Подводный взрыв. Аракелов запутался окончательно. Если не Ганшин, то кто же? Или что?
— Все равно, — махнул он рукой. — Его взяла. Может торжествовать теперь Николай Иванович.
— Нет. Я привезла Указ. Работы остановлены.
— Зачем? Арфы-то больше нет?!
— Нет?!
— Я только что оттуда. Ходы обрушены. Замолчала Арфа.
— А может быть?.. — Папалеаиаина легко коснулась его руки.
— Нет, Аина. Это как раз те трубы. Мы же здесь все облазили. И потом — вы ведь пришли сюда, пришли с берега, во время прилива. Если бы Арфа запела — не бывать бы вам здесь.
— Я не думала об этом, моряк…
— И зря. Но теперь это неважно. Уже неважно. Остров от Арфы избавлен. Так что пусть Ганшин строит тут все, что надо.
— Он не будет строить, моряк. Он уедет.
— Почему?
— Я немножко знаю его. Строить здесь будут, да. Но уже не он.
Аракелов подумал и кивнул: понять можно.
— Но что же все-таки случилось? — спросил он, скорее просто подумал вслух.

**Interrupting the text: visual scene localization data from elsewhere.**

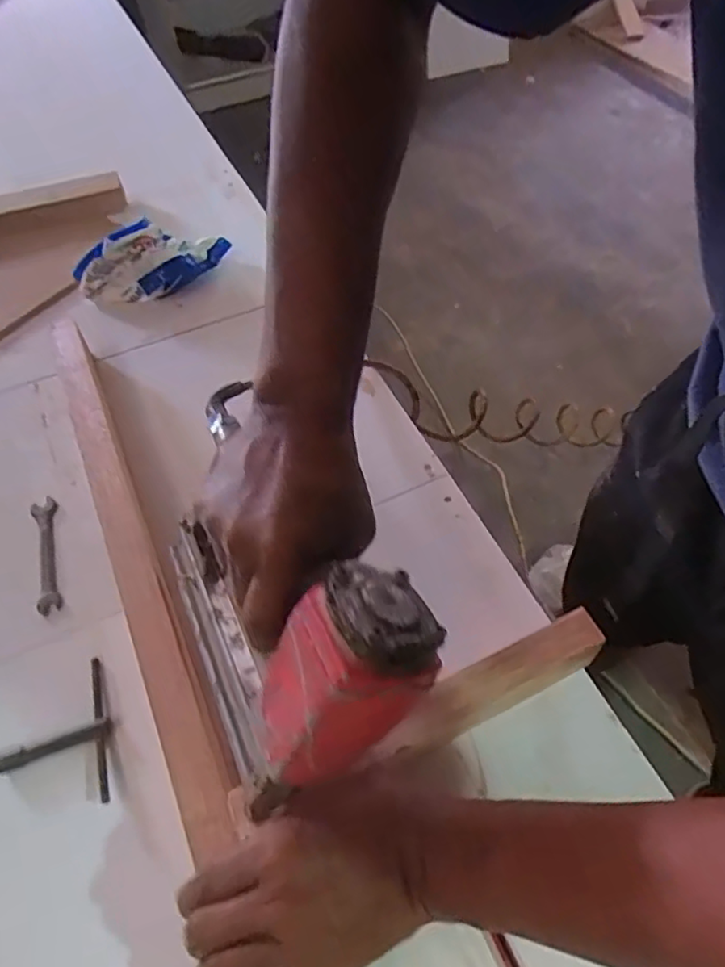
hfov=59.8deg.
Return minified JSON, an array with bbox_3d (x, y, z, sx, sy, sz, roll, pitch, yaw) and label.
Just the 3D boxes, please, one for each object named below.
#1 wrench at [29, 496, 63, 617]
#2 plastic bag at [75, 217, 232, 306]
[{"bbox_3d":[-0.266,0.058,0.530,0.022,0.012,0.110,-19,55,-9],"label":"wrench"},{"bbox_3d":[-0.235,-0.258,0.721,0.172,0.067,0.069,-33,59,-19],"label":"plastic bag"}]

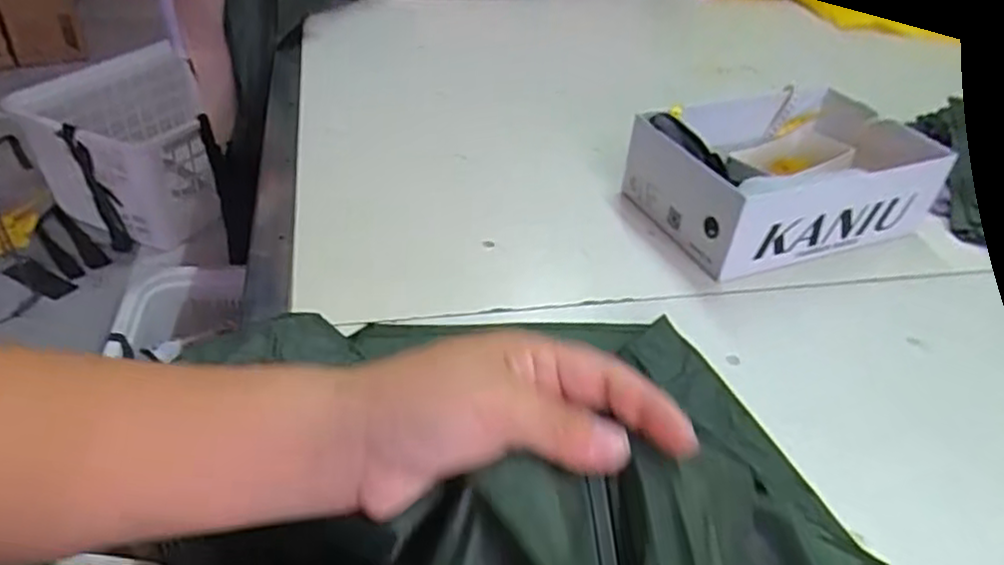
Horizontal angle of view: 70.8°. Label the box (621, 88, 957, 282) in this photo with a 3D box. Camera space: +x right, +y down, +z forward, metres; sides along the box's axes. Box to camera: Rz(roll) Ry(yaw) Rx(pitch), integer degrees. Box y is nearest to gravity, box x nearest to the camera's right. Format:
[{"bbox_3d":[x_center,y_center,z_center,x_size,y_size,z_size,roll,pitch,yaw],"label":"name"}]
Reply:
[{"bbox_3d":[0.411,-0.165,1.027,0.420,0.129,0.269,-14,41,-23],"label":"box"}]

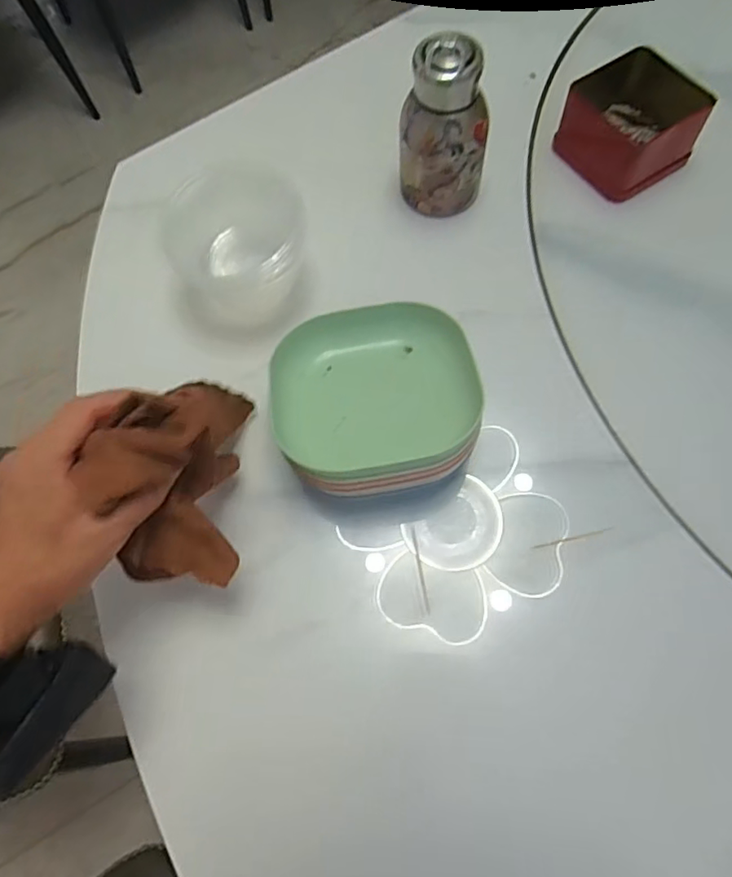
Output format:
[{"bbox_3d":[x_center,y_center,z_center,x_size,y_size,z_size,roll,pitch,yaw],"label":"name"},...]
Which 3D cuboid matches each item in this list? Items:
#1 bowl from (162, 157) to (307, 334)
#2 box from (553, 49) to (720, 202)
[{"bbox_3d":[-0.106,-0.159,0.474,0.109,0.083,0.106,-1,68,1],"label":"bowl"},{"bbox_3d":[0.228,-0.278,0.511,0.096,0.054,0.104,-36,71,-12],"label":"box"}]

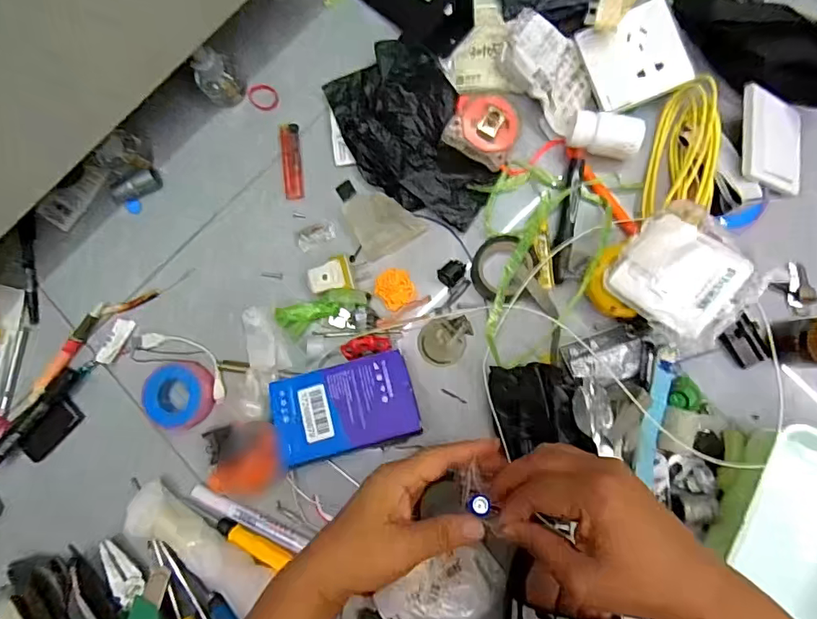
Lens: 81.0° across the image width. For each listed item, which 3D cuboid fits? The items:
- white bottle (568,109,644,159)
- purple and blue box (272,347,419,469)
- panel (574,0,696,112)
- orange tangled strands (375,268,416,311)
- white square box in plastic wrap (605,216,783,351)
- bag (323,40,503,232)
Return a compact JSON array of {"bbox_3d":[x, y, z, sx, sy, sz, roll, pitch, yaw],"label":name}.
[{"bbox_3d":[0.191,-0.168,0.469,0.066,0.032,0.037,15,86,7],"label":"white bottle"},{"bbox_3d":[-0.060,0.091,0.447,0.128,0.010,0.083,-14,69,-4],"label":"purple and blue box"},{"bbox_3d":[0.219,-0.246,0.465,0.087,0.016,0.088,-15,83,4],"label":"panel"},{"bbox_3d":[-0.013,-0.022,0.488,0.037,0.008,0.039,-1,84,6],"label":"orange tangled strands"},{"bbox_3d":[0.242,-0.029,0.416,0.101,0.027,0.107,-40,82,1],"label":"white square box in plastic wrap"},{"bbox_3d":[0.004,-0.175,0.489,0.121,0.032,0.196,-25,83,3],"label":"bag"}]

Папалеаиаина пожала плечами.
— Если б знать…
— Узнаем, — сказал Аракелов. — Узнаем. Обязательно. Я узнаю.
— Вы?
— Да, — сказал Аракелов, отчетливо понимая, что взваливает на себя, — да. Я должен.
«Это и есть мой долг, — подумал Аракелов. — И дело мое. Узнать. И — не допустить впредь. Арфа погибла, да. Невозвратно погибла. Но сколько их еще в мире — скрытых, никому не известных арф… Сколько еще существует на свете красоты — никем не созданной, первозданной, природной. И каждый день, каждый час уничтожается где-то ее частица. Иногда самой же природой. Порой людьми. По умыслу и недомыслию, во имя разрушения и во благо вроде бы, но какое же благо может быть куплено такой ценой?» И отныне и на всю оставшуюся жизнь Аракелов сделал выбор.
Он еще не знал, как свое решение осуществлять, не строил конкретных планов. Он просто увидел путь и был уверен, что не сойдет с него никогда.
— Пойдемте, моряк, — Папалеаиаина легонько потянула его за руку. — Там все уже с ног сбились…
— Да, — сказал Аракелов. — Сейчас, Аина. Только снаряжение соберу. Без «намордника» ведь отсюда не выберешься, — и он кивнул на сифон. — Я быстро, Аина. Соберусь — и пойдем.